Universitas Airlangga Official Website

Wujudkan Global Innovation Health, UNAIR Gencarkan Paten Internasional

Wakil Rektor Bidang RICD UNAIR Prof Muhammad Miftahussurur dr MKes SpPD KGEH PhD FINASIM saat memberikan sambutan dan membuka secara resmi acara Pelatihan Paten Internasional Skema PCT-WIPO (Foto: Istimewa)

UNAIR NEWS – Universitas Airlangga (UNAIR) terus memacu dosen dan peneliti untuk melindungi kekayaan intelektualnya di kancah global. Melalui Lembaga Pengembangan dan Perlindungan Hak Kekayaan Intelektual (LPJPHKI), UNAIR menyelenggarakan pelatihan bertajuk Tips and Trick Penulisan Paten Internasional Skema PCT-WIPO. Kegiatan ini berlangsung di Ruang Dewa Ruci, Gedung ACC Lantai 2, Kampus MERR-C UNAIR, pada Rabu (1/4/2026).

Wakil Rektor Bidang Riset, Inovasi, dan Community Development (RICD) Prof Muhammad Miftahussurur dr MKes SpPD KGEH PhD FINASIM secara resmi membuka acara tersebut. Ia mengapresiasi antusiasme para peserta yang hadir memenuhi ruangan. “Alhamdulillah ruangan sangat penuh oleh dosen dan peneliti. Kita mendorong agar paten menjadi ukuran bagi UNAIR agar inovasi dosen tidak hanya diakui di dalam negeri, tetapi juga di luar negeri,” ungkapnya.

Prof Miftahussurur menekankan bahwa penguatan paten merupakan langkah strategis untuk meningkatkan reputasi dan daya saing universitas yang lebih substansial daripada sekadar pemeringkatan. Ia menyebutkan bahwa selama periode 2025-2026, UNAIR menargetkan pencapaian sebanyak 81 paten. “Ini merupakan upaya UNAIR untuk memperkuat reputasi. Salah satu yang bisa kita manfaatkan adalah Patent Cooperation Treaty (PCT). Kebaruan inovasi akan menjadi dasar kuat untuk pengajuan paten di berbagai negara tujuan,” jelasnya.

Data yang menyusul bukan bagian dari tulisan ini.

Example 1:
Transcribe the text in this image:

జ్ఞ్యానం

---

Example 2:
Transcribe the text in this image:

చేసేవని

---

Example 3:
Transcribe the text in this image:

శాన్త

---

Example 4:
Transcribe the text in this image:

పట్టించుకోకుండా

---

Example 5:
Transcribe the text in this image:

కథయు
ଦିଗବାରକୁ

Puluhan dosen dan peneliti memenuhi Ruang Dewa Ruci dalam kegiatan pelatihan penulisan paten internasional guna mendorong transformasi UNAIR menuju Global Innovation Health (Foto: Istimewa)

Lebih lanjut, ia berharap kegiatan ini dapat memberikan bekal praktis melalui pembagian strategi dan tips bagi para peneliti. Harapannya, hal tersebut dapat memperkokoh ekosistem riset di lingkungan kampus. “Ke depan, hal ini akan memperkuat ekosistem riset dan kekayaan intelektual sebagai upaya mendorong transformasi UNAIR sebagai Global Innovation Health,” tutur Prof Miftahussurur saat membuka acara.

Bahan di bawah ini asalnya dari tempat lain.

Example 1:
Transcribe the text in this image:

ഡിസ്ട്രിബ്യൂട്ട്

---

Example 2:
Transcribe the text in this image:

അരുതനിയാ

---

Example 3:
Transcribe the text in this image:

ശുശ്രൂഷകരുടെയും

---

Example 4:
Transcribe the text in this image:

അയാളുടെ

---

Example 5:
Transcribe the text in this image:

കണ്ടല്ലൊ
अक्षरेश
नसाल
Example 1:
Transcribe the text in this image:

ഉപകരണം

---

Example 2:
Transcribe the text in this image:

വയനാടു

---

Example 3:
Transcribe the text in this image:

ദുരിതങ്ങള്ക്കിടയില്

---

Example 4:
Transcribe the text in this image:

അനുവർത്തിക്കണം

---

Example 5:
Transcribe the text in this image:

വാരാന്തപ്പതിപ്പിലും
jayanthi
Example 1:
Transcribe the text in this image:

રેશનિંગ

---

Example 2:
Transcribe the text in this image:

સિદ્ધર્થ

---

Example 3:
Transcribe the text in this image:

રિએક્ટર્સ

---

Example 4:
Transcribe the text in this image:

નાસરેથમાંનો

Ketua LPJPHKI Prof Ferry Efendi SKep Ns MSc PhD melaporkan bahwa pengajuan hak paten kini telah menjadi budaya di UNAIR dengan total 647 paten yang tercatat hingga tahun ini. Namun, fokus utama saat ini adalah menembus pasar internasional. “Tahun ini kami mendampingi target baru, yaitu dua paten internasional dari lembaga dan delapan paten internasional dari fakultas. Jumlah ini cukup signifikan dan harus kita wujudkan,” tegasnya.

LPJPHKI juga telah menyediakan sistem pendukung berupa Learning Management System (LMS) yang dapat diakses melalui situs resmi untuk memudahkan peneliti menyimak materi sosialisasi maupun mengerjakan kuis sertifikasi. Selain itu, LPJPHKI juga membuka layanan klinik konsultasi rutin guna mendampingi para peneliti secara intensif.

“Kami standby setiap hari Jumat dari jam 09.00 hingga 11.00 WIB pagi untuk membantu bapak dan ibu yang memiliki kendala. Kalau soal substansi, bisa langsung ke pakarnya, dan kami harap bapak ibu juga proaktif untuk bertanya jika ada kendala. Insyaallah kami sangat responsif dalam membantu. Kami benar-benar berharap paten UNAIR bisa menembus internasional,” pungkas Prof Ferry.